We should avoid eating Lithium Carbonate and Spodumene, and there is some leeching concern in a glaze. But Lithium Carbonate is used as a medication at levels thousands of times higher than any glaze could possibly leech.

I don't like to use Lithium Carbonate is because 29% of it doesn't get through our sieve. Even the finest grades leave 17% on a 100 mesh sieve. This is not a problem with Lithium Fluoride and is a much smaller problem with Spodumene.

Lithium Fluoride is a superior flux, will not decompose into Lithium and Fluorine at kiln temperatures, and its lithium isn't available to leech from a glaze.  Lithium Fluoride does cost twice as much as Lithium Carbonate, but it has no problem being sieved.

http://www.axner.com/lithium-fluoride.aspx

Barium Carbonate is a deadly poison if you eat it. In the stomach mixed with acid, it becomes Barium Chloride which is readily absorbed, unlike Barium Sulfate which you drink before taking some x-ray tests. Barium Carbonate is used as a rat poison, so using barium carbonate in place of wheat flour in foods causes a very high mortality rate.

http://www.ncbi.nlm.nih.gov/pmc/articles/PMC2827069/

You may not think you're using Barium  .  .  .

. . .  but it is added to prepared clays, slips, some iron oxides, and many prepared glazes.  Barium Carbonate or Barium Hydroxide/Barium Oxide is added to combine with free salts forming insoluble compounds which prevents scumming in fired clay and glazes. Reading the MSDS (Manufacturers Safety Disclosure Sheet) will tip you off to these inclusions.

http://digitalfire.com/4sight/hazards/ceramic_hazard_barium_carbona...

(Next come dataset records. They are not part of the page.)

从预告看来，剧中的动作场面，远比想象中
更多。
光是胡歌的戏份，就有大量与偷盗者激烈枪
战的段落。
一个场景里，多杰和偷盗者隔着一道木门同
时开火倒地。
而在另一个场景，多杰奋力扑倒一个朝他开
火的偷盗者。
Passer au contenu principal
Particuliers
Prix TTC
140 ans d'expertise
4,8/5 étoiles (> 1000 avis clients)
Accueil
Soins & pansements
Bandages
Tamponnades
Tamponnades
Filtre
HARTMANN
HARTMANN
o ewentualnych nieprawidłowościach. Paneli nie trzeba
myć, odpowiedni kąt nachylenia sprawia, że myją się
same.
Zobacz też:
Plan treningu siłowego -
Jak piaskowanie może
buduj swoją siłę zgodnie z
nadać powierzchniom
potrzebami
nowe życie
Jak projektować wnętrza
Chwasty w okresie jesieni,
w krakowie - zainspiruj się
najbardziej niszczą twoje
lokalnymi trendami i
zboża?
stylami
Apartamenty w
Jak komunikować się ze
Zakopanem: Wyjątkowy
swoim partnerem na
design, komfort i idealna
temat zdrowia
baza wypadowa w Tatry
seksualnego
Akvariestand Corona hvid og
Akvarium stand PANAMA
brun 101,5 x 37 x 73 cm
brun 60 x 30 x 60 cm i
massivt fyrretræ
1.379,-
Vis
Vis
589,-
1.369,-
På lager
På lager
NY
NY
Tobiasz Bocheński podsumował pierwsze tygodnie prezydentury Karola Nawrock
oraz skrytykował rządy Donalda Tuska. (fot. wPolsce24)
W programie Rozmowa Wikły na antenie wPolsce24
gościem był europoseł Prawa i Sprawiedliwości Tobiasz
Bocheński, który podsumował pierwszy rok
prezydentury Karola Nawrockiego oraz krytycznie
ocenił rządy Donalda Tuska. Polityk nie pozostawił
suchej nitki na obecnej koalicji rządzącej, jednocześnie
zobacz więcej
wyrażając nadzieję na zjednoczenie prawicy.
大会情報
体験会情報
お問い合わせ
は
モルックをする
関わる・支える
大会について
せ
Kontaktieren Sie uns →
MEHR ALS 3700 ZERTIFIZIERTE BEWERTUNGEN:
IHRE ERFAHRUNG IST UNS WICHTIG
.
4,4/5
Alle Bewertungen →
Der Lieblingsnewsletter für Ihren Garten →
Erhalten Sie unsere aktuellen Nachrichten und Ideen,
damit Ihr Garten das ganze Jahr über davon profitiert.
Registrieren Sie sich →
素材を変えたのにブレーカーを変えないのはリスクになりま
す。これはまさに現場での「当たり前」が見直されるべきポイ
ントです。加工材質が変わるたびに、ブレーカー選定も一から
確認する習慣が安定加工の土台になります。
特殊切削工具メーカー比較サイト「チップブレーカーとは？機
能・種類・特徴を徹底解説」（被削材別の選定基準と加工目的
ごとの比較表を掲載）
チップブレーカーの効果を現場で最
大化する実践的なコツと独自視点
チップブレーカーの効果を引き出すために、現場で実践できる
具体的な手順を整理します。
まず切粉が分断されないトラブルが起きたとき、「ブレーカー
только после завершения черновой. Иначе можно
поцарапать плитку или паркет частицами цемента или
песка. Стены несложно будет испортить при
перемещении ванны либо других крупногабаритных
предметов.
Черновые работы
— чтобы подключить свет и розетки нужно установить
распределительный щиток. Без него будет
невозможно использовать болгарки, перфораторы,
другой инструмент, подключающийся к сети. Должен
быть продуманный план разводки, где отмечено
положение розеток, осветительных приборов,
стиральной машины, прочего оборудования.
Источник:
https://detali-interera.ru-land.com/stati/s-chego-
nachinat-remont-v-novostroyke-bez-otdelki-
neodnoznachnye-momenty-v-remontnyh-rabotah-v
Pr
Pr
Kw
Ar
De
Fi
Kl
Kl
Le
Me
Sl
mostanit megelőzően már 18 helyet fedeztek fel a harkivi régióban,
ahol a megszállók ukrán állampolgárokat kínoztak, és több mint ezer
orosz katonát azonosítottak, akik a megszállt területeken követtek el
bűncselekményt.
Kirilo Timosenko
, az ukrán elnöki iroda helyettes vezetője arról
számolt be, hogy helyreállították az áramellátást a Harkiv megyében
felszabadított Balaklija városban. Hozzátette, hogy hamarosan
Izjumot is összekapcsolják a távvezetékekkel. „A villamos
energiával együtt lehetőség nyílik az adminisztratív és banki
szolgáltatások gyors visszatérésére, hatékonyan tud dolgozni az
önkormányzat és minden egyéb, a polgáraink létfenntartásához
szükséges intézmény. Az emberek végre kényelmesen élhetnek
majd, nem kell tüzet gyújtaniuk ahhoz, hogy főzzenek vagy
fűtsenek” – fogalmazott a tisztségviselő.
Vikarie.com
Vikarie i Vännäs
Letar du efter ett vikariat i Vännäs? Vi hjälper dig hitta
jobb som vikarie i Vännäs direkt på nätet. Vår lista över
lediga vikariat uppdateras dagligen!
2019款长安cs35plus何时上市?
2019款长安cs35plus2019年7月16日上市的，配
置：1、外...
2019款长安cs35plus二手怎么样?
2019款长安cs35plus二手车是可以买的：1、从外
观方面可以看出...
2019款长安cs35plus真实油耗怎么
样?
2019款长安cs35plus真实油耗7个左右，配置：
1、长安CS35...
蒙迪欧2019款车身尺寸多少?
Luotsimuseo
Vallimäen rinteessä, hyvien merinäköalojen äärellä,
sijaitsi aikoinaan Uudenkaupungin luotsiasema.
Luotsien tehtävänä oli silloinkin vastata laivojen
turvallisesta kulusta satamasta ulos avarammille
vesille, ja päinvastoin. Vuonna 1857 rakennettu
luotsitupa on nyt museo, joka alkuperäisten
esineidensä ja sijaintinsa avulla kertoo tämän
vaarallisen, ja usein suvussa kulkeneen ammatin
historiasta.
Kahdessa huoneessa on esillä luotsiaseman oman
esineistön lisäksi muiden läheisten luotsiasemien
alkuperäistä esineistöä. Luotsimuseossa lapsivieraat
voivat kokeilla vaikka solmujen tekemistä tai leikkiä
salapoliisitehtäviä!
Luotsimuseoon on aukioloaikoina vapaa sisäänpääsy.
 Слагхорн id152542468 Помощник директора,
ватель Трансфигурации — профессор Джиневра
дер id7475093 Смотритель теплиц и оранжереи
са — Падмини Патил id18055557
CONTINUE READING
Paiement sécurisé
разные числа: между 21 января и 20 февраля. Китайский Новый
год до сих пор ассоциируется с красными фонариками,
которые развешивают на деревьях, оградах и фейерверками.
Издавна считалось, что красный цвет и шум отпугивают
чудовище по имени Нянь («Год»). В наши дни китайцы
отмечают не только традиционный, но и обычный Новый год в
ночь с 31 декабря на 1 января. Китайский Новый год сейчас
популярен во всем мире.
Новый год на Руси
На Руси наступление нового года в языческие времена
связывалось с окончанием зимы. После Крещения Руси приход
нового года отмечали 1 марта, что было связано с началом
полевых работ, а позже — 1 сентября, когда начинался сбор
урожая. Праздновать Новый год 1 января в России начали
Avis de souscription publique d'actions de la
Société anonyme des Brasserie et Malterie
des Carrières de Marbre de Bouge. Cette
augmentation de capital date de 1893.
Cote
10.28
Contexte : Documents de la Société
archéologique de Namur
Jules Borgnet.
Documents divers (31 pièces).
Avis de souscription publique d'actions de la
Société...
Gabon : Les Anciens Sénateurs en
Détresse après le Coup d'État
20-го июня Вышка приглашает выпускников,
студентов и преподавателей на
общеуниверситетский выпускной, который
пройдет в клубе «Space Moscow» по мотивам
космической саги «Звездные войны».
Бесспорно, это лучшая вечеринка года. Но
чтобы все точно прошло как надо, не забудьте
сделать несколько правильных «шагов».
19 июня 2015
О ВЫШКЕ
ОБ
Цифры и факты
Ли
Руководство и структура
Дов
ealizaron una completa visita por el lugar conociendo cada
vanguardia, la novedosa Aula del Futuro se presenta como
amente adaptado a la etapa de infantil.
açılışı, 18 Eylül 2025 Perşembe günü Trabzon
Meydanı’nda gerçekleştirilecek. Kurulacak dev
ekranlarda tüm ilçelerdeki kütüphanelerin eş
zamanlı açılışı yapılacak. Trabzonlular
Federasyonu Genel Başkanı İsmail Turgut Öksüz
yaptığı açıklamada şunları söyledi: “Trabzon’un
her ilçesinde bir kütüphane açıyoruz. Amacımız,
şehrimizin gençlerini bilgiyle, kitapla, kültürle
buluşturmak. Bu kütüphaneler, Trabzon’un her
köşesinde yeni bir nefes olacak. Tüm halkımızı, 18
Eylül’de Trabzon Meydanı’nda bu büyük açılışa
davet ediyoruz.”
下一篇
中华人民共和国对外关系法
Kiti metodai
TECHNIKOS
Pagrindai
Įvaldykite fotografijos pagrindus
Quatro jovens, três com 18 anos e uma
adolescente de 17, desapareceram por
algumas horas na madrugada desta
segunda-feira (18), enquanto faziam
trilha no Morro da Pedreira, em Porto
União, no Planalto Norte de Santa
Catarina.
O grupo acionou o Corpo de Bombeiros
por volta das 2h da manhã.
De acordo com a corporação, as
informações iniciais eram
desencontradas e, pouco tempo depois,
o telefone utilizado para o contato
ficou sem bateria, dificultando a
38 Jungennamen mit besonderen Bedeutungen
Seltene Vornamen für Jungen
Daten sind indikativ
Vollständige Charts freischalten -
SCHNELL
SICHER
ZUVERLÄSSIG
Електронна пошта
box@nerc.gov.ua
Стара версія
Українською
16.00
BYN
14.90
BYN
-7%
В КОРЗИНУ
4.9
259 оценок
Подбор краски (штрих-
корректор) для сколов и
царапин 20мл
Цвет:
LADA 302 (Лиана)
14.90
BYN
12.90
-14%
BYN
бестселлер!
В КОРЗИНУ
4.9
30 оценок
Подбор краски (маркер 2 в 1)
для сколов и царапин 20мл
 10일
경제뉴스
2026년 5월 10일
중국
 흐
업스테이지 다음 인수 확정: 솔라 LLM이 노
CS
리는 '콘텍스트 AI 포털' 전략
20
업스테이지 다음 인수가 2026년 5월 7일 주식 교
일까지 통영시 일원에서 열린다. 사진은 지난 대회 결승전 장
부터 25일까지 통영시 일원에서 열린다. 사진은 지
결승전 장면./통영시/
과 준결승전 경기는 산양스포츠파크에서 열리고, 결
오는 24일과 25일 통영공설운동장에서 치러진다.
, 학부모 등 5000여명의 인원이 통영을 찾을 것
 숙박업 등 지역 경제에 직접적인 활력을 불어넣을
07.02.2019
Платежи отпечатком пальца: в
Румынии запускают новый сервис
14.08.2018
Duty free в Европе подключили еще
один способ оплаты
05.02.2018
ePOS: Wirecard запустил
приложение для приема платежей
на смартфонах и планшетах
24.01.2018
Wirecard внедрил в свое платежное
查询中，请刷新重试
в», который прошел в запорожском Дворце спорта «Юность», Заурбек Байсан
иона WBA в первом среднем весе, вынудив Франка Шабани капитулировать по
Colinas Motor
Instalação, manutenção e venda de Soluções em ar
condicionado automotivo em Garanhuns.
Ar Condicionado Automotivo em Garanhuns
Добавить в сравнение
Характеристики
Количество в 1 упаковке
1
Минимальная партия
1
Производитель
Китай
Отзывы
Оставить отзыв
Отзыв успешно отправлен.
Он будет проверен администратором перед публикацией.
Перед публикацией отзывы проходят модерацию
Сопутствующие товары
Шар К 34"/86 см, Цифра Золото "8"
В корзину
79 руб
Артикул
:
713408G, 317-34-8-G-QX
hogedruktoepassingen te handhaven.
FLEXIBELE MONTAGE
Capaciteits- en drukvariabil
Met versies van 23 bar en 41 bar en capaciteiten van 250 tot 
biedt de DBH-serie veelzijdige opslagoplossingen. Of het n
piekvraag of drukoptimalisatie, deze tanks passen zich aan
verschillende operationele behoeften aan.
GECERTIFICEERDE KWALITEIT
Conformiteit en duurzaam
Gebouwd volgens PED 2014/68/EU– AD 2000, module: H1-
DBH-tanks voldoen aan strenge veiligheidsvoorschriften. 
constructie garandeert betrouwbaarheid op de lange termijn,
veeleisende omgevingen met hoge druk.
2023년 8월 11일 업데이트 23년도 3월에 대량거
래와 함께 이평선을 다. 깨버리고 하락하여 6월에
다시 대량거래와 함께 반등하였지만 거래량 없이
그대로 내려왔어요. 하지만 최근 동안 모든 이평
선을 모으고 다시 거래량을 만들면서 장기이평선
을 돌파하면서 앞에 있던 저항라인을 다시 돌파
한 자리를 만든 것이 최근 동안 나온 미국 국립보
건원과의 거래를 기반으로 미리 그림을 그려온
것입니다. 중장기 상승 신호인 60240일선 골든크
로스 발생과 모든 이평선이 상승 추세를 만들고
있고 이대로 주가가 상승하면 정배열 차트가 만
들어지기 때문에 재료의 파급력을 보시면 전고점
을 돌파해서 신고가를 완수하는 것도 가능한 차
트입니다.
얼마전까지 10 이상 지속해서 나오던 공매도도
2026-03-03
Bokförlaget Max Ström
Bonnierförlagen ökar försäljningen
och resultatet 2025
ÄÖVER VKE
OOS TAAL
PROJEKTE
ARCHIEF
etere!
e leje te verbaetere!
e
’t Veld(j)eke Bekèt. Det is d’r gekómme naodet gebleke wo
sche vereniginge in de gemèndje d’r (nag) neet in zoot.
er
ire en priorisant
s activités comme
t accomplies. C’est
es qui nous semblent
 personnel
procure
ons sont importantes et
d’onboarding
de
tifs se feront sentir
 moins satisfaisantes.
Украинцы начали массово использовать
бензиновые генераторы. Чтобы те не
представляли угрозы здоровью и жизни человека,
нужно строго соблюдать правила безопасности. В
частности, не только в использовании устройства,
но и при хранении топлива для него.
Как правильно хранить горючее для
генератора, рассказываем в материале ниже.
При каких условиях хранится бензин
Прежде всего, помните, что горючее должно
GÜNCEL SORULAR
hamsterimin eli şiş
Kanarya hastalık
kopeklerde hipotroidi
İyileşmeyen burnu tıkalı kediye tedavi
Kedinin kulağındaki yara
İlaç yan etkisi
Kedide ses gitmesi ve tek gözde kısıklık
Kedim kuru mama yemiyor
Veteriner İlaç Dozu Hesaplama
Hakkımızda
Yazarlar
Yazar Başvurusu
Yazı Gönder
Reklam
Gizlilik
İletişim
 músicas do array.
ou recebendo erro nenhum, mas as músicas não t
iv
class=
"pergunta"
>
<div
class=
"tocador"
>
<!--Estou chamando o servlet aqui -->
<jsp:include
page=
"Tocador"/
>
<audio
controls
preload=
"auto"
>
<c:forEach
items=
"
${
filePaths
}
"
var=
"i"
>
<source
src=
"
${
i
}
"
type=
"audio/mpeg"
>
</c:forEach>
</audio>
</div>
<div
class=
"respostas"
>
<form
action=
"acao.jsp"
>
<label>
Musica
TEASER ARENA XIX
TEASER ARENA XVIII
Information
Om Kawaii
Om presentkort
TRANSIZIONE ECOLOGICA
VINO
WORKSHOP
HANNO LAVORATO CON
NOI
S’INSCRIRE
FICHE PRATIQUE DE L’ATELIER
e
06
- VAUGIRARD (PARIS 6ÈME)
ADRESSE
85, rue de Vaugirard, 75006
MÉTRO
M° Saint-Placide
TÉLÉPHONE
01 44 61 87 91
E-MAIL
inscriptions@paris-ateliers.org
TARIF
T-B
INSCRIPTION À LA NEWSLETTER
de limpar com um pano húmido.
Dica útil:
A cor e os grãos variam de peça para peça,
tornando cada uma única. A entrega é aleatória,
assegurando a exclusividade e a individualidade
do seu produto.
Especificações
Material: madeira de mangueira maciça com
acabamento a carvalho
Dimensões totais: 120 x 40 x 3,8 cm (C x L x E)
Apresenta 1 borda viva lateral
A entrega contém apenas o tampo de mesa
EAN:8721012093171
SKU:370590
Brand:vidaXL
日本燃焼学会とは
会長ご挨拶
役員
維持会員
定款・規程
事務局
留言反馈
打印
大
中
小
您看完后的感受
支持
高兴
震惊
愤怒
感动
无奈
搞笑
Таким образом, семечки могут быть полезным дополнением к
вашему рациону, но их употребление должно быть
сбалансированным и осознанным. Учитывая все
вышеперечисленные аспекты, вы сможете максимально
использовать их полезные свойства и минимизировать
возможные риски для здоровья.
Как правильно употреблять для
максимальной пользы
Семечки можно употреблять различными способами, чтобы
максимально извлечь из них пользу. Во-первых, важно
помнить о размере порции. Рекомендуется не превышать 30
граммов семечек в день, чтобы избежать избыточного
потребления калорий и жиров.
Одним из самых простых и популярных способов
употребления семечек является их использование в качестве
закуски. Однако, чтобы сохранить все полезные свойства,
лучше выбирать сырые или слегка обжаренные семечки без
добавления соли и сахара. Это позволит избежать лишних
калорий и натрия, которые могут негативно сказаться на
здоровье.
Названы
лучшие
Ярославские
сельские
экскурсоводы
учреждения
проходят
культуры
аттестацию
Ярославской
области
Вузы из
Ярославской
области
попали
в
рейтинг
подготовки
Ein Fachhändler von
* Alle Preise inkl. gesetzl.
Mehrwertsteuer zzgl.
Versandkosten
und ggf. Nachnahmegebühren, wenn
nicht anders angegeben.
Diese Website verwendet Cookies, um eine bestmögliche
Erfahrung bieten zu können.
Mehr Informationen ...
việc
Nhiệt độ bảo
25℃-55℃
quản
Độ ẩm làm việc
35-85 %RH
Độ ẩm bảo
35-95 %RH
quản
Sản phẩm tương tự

http://www.potters.org/subject17689.htm/

We had mice at our outdoor studio so I left out clumps of barium carbonate cheese and barium carbonate peanut butter for them. They kept eating these 50% barium carbonate treats for weeks before they died dehydrated or moved elsewhere in search of water. Larger mice may require such a large cumulative dose over time that you wonder it barium is actually toxic. As with lead, barium toxicity is cumulative so we don't let people use barium or leaded glazes on functional ware, but as a mouse or rat poison it leaves a lot to be desired.

We also have metal saturation glazes labelled as unsafe for food use, including manganese gold and metallic glazes and nickel and copper saturation glazes. But most of these colorants add a bitter taste to food if the colorant leeches into the food or drink, which is one reason why barium (tasteless) and lead (sweet or tasteless) are especially dangerous.